START Passage shown

When my sons were little, we played ball every day. The weather or season determined the sport. As the ball went back and forth in the yard, the street, the driveway or the basement, they would talk to me about whatever was going on in their heads.

One winter, we had four thermocouples replaced on our basement furnace from errant hockey pucks. The repairman thought I was nuts.

Unlike my husband, Mike, I am no athlete. I can throw and catch, but that's about it. When our oldest got to be about 11, he asked me to catch while he practiced his pitching and I almost got my head knocked off with the first pitch.

I knew I needed to find another sport I could play with him - something that wouldn't cause me bodily harm. So we bought a ping-pong table and put it in the living room.

It sounds weird, but it was great. I learned that our teenage boys enjoyed talking to me if we were doing something that didn't require sustained eye contact.

For 12 years, people would come in our front door and say, "You aahh...have a ping pong table in your living room."

As I hung up their coats, I'd reply, "Yeah. I realize that."

According to experts, you shouldn't center your entire life around your husband and kids, but I did. As the boys began to leave the nest, I figured out why the experts said what they said.

When our oldest went away to college, I continued to take six plates out of the cabinet for the kids to set the dinner table. They corrected me: "Mom! We only need five now!"

I just couldn't get it through my head that he was not coming home for dinner.

When our second son went away to college, I developed an eye twitch. I thought something was terribly wrong. I wondered why people didn't ask me what was wrong when they spoke to me, because it felt like half my face was shaking. It took three weeks, but it went away.

When our third son went away to college, I got a pit in my stomach that made me feel hungry even after I'd eaten an entire meal. I took long walks, had a few good cries and it, too, went away.

When our last son went away to college, I pressed the repeat button on the CD player in the kitchen so that the house wouldn't seem so quiet. We put the ping-pong table in the garage and bought a couch, a couple of chairs and a puppy.

The empty nest was hard at first, but we've learned that it doesn't stay empty too long. Someone is always coming home - and usually bringing a friend.

The living room is pretty now and everything matches. When people come in the front door they say, "Oh! You finally got furniture."

Privately reminiscing, I answer, "Yeah. I realize that."

I'm sure the experts are right, but if I had it to do again, I'd still center my life around Mike and the boys.

And I wouldn't change too many things - especially those living room ping-pong games. They were simply priceless.

(Mrs. Bonanno is a parishioner of St. Mary's Church in Albany.)

END Passage shown
START Information shown

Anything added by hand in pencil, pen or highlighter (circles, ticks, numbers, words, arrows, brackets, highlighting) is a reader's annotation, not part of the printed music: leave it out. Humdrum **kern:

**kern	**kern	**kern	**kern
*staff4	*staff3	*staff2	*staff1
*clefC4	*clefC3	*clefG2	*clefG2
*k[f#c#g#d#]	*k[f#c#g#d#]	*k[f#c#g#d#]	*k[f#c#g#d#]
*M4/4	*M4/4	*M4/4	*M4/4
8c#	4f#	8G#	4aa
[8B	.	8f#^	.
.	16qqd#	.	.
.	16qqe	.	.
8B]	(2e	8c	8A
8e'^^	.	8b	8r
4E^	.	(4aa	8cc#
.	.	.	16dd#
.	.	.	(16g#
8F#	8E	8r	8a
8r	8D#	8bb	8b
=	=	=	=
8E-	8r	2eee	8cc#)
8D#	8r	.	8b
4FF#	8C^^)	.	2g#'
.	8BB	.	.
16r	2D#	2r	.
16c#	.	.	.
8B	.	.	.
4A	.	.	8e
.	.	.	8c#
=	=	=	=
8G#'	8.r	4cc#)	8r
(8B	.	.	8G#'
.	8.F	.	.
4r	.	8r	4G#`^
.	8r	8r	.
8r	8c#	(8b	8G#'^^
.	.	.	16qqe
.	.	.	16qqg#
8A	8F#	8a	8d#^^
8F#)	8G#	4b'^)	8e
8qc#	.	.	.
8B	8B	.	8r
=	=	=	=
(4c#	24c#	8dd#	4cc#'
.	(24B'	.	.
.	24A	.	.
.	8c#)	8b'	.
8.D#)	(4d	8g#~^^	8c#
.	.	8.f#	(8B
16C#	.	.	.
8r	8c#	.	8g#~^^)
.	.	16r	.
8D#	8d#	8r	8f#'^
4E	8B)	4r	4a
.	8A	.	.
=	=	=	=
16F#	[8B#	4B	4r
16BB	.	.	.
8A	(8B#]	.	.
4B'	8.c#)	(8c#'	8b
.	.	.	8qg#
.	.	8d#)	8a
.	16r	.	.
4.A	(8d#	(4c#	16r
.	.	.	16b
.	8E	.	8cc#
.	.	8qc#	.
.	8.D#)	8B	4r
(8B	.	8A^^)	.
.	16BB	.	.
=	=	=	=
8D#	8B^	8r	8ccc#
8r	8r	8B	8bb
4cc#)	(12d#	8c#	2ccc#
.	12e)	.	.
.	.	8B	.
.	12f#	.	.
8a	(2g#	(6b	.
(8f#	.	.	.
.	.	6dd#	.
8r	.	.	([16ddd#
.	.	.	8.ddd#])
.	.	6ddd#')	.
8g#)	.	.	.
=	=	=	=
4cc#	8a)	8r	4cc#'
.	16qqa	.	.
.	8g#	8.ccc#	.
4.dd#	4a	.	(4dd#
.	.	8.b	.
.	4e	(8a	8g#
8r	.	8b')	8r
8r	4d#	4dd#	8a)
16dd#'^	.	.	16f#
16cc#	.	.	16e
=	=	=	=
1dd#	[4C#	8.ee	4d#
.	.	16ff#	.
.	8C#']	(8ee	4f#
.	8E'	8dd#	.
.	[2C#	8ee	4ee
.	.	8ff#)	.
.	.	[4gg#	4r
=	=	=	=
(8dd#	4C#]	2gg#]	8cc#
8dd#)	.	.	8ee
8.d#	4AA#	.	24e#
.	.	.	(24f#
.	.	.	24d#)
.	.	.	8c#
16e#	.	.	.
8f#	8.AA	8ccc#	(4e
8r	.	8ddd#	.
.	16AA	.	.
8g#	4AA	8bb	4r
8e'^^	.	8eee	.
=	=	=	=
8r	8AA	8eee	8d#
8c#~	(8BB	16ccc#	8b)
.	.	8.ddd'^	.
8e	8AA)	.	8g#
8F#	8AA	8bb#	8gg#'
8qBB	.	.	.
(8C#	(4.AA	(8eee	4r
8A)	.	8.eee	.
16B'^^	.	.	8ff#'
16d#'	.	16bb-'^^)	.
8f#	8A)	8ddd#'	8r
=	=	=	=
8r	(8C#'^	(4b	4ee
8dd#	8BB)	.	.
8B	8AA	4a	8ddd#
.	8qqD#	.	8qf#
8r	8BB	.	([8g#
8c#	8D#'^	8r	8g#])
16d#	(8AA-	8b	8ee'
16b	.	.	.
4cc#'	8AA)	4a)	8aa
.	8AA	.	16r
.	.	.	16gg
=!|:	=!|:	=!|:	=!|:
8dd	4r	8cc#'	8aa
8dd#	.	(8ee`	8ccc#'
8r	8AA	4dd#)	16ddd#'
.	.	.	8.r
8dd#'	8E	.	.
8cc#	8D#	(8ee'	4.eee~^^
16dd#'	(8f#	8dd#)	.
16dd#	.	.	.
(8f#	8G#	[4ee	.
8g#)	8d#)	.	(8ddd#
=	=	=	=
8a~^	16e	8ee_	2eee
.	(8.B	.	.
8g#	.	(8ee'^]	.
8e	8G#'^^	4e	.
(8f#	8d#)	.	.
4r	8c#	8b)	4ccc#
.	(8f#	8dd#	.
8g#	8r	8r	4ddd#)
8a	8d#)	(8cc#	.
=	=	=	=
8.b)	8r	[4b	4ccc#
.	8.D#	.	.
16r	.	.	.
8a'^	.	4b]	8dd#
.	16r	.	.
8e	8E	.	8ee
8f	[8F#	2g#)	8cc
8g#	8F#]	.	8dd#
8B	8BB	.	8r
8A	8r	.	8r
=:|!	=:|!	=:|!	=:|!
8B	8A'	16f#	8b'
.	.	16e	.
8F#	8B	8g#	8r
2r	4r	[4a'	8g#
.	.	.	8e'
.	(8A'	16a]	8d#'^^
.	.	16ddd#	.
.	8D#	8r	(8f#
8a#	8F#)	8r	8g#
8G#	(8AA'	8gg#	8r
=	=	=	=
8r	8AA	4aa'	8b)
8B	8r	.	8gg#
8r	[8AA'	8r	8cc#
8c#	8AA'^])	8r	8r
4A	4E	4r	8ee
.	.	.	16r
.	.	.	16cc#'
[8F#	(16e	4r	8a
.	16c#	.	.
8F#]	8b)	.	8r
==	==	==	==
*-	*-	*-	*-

END Information shown

* Explore the material:
1) How would you render this sentence from the empty-nest essay in Spanish: "So we bought a ping-pong table and put it in the living room."
2) Can you copy the part of the empty-nest essay starting at "It sounds weird, but" and ending at "home for dinner."?
Answer from the empty-nest essay alone, not from the rows.

* Results for each task:
1) Así que compramos una mesa de ping-pong y la pusimos en la sala.

2)
It sounds weird, but it was great. I learned that our teenage boys enjoyed talking to me if we were doing something that didn't require sustained eye contact.

For 12 years, people would come in our front door and say, "You aahh...have a ping pong table in your living room."

As I hung up their coats, I'd reply, "Yeah. I realize that."

According to experts, you shouldn't center your entire life around your husband and kids, but I did. As the boys began to leave the nest, I figured out why the experts said what they said.

When our oldest went away to college, I continued to take six plates out of the cabinet for the kids to set the dinner table. They corrected me: "Mom! We only need five now!"

I just couldn't get it through my head that he was not coming home for dinner.